[Extracted page text data]

○ ○ ○ ○ ○

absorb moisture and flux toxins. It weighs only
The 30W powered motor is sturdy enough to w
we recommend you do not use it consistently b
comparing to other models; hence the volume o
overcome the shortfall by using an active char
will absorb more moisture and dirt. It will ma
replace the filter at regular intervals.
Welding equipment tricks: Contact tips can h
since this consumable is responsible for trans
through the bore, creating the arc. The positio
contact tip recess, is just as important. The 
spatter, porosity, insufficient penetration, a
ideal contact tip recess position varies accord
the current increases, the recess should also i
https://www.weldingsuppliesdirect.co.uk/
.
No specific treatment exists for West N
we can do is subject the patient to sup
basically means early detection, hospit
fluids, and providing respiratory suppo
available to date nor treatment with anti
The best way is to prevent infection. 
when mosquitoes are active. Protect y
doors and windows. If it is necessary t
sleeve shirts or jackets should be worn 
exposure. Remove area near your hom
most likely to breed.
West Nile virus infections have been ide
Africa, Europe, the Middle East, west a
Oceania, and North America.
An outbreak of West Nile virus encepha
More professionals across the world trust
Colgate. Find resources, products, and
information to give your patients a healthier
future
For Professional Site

○ ○ ○ ○ ○

* [TASK BRIEF]: Keep to the lines from the one containing "we can do is subject the patient to sup" to the end of the entries above, and retype them exactly.

* [ANSWER BELOW]:
we can do is subject the patient to sup
basically means early detection, hospit
fluids, and providing respiratory suppo
available to date nor treatment with anti
The best way is to prevent infection. 
when mosquitoes are active. Protect y
doors and windows. If it is necessary t
sleeve shirts or jackets should be worn 
exposure. Remove area near your hom
most likely to breed.
West Nile virus infections have been ide
Africa, Europe, the Middle East, west a
Oceania, and North America.
An outbreak of West Nile virus encepha
More professionals across the world trust
Colgate. Find resources, products, and
information to give your patients a healthier
future
For Professional Site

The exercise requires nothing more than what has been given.